Ben gönlümdeki sonuca ulaştığımızı düşünüyorum. Yani hem kulüplerimizin Avrupa’da başarılı olmak adına yabancı konusundaki istekleri, hem de bizim Milli takımların ve yerli oyuncuların yetişmesi konusundaki isteğimiz yerine gelmiş oldu. Yabancı oyuncu sayısını kademeli olarak azaltma görüşümüz yerli oyuncuların forma şansı bulması içindi. Kulüplerimiz ile varılan ortak noktada; kulüp kadrolarında yer alan yerli oyuncuların takımlarının oynadığı ralli sayısının üçte biri kadar oyunda olmaları öngörülüyor. Bunun mümkün olmadığı durumlarda ise sporcunun geçici transfer hakkını kullanması karara bağlandı. Bu karar içime sindi, çünkü yabancı sayısını ikiye düşürdüğümüz zaman yerli oyuncular yine forma giyemeyebilirdi. Belki bir takım 2 yabancı ve 4 yerli oyuncu ile sezonu tamamlayacaktı. Diğer 6, hele hele 12’nin üzerinde tescil yaptıran kulüpler düşünülürse çok daha fazla sayıda yerli oyuncu bu sayede oynama fırsatı yakalamış oldu. Bu tribünde oturtulan sporcuları da kapsayan bir iyileştirme. Kulüplerle, bunların tamamını kapsayan bir görüş birliğine varıldı. O yüzden ben, yerli sporcuların forma giymesi açısından yıllardır hayal ettiğim sonucun doğduğunu düşünüyorum.

-Bu, maç içinde çok fazla değişikliği gerektirecek ve kontrolü de federasyon açısından zor olacak bir uygulama değil mi?
Maç içinde rotasyon olacak, bu doğru. Koçların satranç oynar gibi rotasyon planlaması yapması gerekecek. Takibi konusunda gerekli tedbirleri almak bizim işimiz. Masada zaten oyuncu değişiklikleri sürekli olarak tutuluyor. Cetvelleri biraz detaylandıracağız. Ama kalkıp herhangi bir kulübe de; “Sen bunu oynatmamışsın.” demeyeceğiz. Kendi haklarının takibi konusunda gerekli tedbirleri almak da sporcunun işi olacak.  Sporcu, oyun alanında rally sayısının üçte biri kadar bulunmadığı için transfer talebinde haklıysa ve kulüp bu talebe olumlu cevap vermemişse; sporcu federasyona başvuracak. Federasyon maç kağıtlarından sporcunun haklılığını tespit ederse durumu bir de kulübe soracak ve sporcu gene haklı çıkarsa, Federasyon bu transferin yolunu  resen açacak.

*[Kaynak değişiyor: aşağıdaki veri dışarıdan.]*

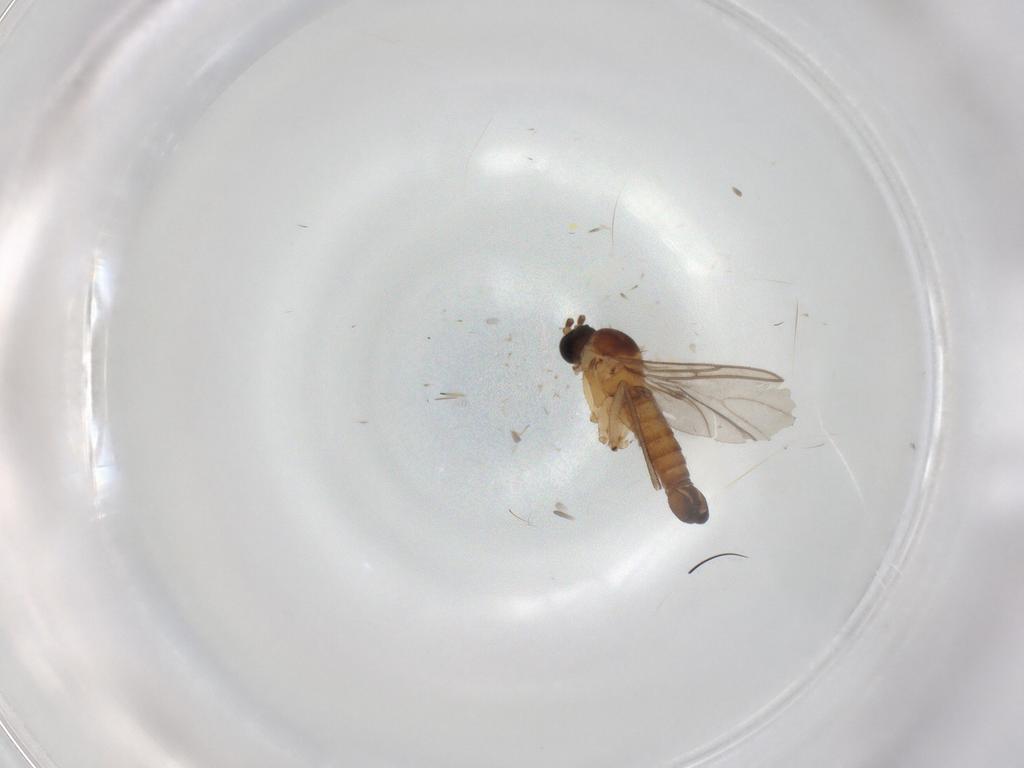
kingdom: Animalia
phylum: Arthropoda
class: Insecta
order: Diptera
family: Sciaridae
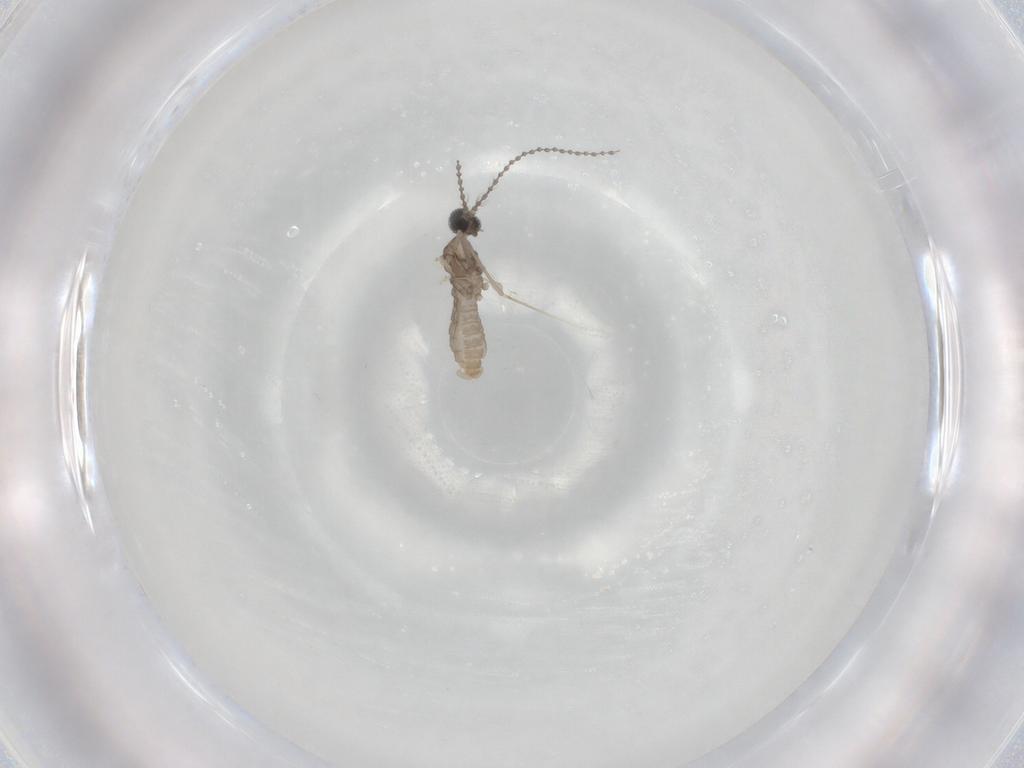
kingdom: Animalia
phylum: Arthropoda
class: Insecta
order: Diptera
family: Cecidomyiidae
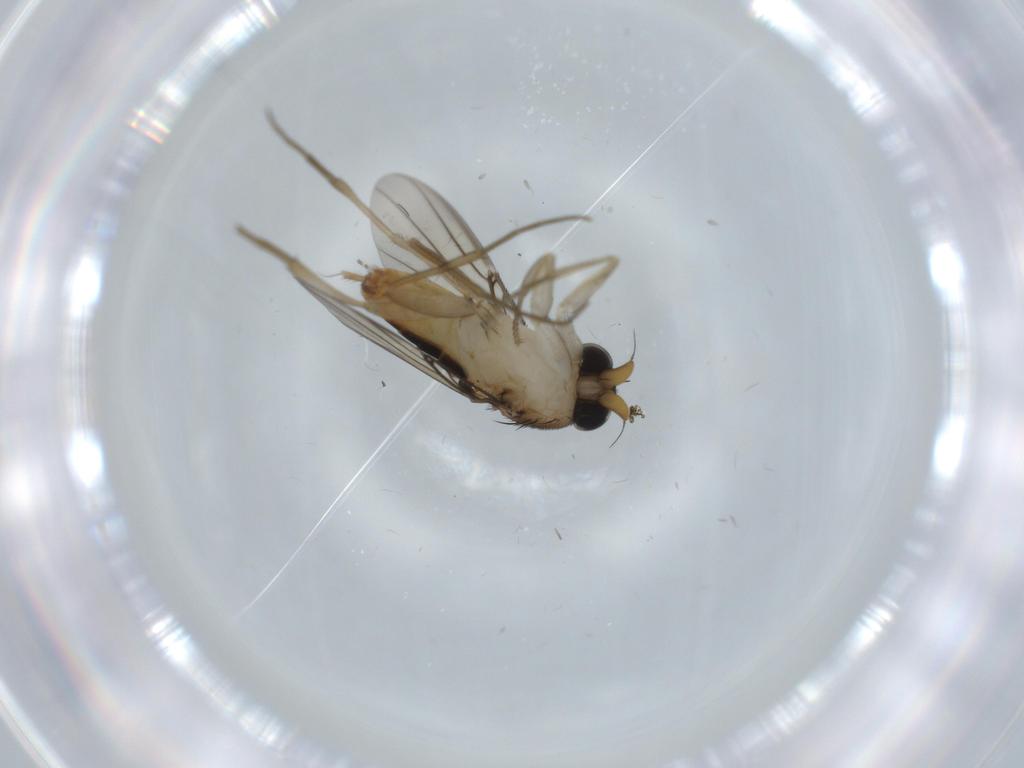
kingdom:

-Bu uygulamanın 6. haftadan sonra başlayacak olmasının nedeni nedir?
Kulüpler takım kadrolarının yerleşmesi açısından bu süreye ihtiyaç duyduklarını ifade ettiler. Uygulama, 6. haftadan başlayıp normal lig etabının bitimine 4 hafta kalıncaya kadar sürecek. Bu da play-off ve özellikle düşme hattını etkileyebilecek uygulamaların önünü almak için zorunlu.

-Peki bu kararın Milli takımlara yansımasının kaç sene sonra olacağını düşünüyorsunuz?
Önümüzdeki sezondan sonra kesinlikle hissedilir. Ama tabiî ki bunu milli takımlara hemen tavan yaptırır anlamında söylemiyorum. Düşünün ki tribünde oturan oyuncunun ne olduğunu milli takım antrenörleri göremiyor. Şimdi en azından oyuncuların ne olduklarını görecek ve bugüne kadar sahada görmedikleri için hiç akıllarına gelmeyen oyuncuları “Ben bundan Milli takımda yararlanabilirim.” diyerek seçecekler. Ayrıca bu oyuncular oyunda yer aldıkları için kendilerini geliştiriyor olacaklar.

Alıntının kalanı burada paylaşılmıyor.